Interaction of Galactic Winds and Ambient Medium: A numerical study at 2 scales

The existence of hot, x-ray and gamma-ray emitting bubbles above and below the Galactic plane and the discovery of smaller chimneys traced by radio emission have been interpreted as vestiges of jet-driven nuclear outflows from the Galactic center. I will explore two aspects of the interaction of a nuclear outflow with the gas of its host galaxy with the help of magnetohydrodynamical simulations. First, I will study the effect of jet orientation on the morphology of the resulting x-ray bubbles. Preliminary models indicate a strong dependence of morphology on jet orientation. The resulting simulation data sets will be compared to archival and new observations of the vestigial Galactic center jet.
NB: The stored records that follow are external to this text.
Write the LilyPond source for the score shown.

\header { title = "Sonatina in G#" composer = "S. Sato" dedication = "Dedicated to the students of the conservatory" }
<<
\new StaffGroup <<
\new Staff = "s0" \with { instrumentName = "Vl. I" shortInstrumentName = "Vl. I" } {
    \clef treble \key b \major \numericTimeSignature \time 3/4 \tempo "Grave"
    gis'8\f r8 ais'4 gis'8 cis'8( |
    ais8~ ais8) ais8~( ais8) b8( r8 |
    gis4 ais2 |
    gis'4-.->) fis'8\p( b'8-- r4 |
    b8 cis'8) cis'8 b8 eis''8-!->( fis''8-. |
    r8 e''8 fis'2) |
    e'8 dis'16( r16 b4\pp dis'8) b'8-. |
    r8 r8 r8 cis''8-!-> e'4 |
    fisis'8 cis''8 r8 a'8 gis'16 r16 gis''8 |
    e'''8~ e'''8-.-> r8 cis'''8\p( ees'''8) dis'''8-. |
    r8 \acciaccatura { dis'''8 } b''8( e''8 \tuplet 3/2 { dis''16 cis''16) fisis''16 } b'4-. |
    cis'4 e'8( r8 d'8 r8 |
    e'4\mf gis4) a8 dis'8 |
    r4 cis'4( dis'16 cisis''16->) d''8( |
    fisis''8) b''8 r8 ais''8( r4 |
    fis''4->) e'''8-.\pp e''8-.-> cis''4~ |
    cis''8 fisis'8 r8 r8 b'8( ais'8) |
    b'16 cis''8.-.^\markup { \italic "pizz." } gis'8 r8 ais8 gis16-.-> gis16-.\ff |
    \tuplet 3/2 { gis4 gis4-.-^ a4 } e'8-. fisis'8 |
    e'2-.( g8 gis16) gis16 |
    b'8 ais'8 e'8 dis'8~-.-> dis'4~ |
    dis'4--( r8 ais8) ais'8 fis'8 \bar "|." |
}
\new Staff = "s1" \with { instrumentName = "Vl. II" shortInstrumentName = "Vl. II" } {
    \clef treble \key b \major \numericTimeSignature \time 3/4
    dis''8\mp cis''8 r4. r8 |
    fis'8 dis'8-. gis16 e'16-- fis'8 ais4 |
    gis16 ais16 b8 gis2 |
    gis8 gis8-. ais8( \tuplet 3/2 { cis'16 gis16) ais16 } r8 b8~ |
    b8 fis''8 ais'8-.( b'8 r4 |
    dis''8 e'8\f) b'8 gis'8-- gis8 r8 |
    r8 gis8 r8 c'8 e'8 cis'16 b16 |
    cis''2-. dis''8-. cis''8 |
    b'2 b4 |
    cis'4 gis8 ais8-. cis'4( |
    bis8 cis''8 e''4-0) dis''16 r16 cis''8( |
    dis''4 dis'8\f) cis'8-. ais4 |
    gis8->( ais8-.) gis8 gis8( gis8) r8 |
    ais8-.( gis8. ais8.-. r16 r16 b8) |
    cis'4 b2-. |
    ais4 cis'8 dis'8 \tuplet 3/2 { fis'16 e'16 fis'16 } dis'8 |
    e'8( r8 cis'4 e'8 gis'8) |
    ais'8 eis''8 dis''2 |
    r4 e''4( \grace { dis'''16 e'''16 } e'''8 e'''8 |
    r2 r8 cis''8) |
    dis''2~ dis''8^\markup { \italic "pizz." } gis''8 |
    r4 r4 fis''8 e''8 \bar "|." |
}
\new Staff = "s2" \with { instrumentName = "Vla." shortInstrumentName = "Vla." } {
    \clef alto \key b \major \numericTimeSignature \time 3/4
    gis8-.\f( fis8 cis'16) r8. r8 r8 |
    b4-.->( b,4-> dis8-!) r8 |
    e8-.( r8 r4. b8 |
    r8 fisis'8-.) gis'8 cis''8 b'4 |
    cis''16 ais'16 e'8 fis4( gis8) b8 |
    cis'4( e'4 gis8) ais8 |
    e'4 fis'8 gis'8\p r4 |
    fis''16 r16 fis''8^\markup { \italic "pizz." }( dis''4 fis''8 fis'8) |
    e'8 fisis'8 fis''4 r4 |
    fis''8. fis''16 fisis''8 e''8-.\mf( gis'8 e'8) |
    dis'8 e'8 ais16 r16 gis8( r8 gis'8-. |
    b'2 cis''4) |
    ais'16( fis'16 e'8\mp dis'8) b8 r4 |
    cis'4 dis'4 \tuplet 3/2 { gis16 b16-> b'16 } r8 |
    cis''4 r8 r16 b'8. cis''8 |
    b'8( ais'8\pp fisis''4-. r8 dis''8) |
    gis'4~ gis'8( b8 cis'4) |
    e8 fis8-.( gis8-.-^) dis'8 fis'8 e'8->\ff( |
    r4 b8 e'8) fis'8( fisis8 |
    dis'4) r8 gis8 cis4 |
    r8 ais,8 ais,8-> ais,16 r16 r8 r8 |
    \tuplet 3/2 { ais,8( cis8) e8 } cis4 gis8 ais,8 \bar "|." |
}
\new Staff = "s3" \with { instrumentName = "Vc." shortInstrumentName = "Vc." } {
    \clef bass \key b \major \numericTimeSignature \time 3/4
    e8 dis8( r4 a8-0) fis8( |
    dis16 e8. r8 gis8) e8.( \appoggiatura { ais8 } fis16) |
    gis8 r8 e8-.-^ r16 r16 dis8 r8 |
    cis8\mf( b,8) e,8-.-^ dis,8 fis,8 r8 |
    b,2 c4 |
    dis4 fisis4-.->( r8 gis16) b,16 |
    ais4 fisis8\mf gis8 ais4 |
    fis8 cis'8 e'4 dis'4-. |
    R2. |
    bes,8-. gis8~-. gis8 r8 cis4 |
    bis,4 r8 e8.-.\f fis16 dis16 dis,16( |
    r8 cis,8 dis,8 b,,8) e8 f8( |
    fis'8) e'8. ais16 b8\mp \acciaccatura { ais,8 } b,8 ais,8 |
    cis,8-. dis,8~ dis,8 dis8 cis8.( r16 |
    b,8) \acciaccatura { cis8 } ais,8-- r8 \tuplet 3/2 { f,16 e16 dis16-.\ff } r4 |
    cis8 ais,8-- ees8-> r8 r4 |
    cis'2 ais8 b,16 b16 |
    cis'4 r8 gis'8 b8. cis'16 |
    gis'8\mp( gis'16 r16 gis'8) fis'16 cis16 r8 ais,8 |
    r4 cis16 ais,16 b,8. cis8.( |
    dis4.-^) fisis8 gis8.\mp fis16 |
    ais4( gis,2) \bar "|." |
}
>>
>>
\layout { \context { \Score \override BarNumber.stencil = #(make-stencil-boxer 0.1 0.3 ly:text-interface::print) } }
Second, I will investigate cloud entrainment in galactic outflows. Embedded in the hot gas are cold, dense cloudlets, with line-of-sight velocities of several hundred km/s, suggesting that they have been entrained in the hot outflow. Their morphologies resemble that of abraded cloudlets in numerical simulations of galactic outflows. Radio data suggest that at least two of the cloudlets contain molecular gas, which, given the extreme environment, is puzzling. To explore conditions for clouds and molecular gas survival in hot nuclear outflow, I will combine observations and numerical simulations. Numerical simulations containing detailed thermal, magnetic, and cosmic ray physics will be developed to explore scenario of cloud entrainment in hot outflow. The results from the simulation will be compared to near-IR spectra across the leading edges, where outflow and cloudlets presumably interact the most.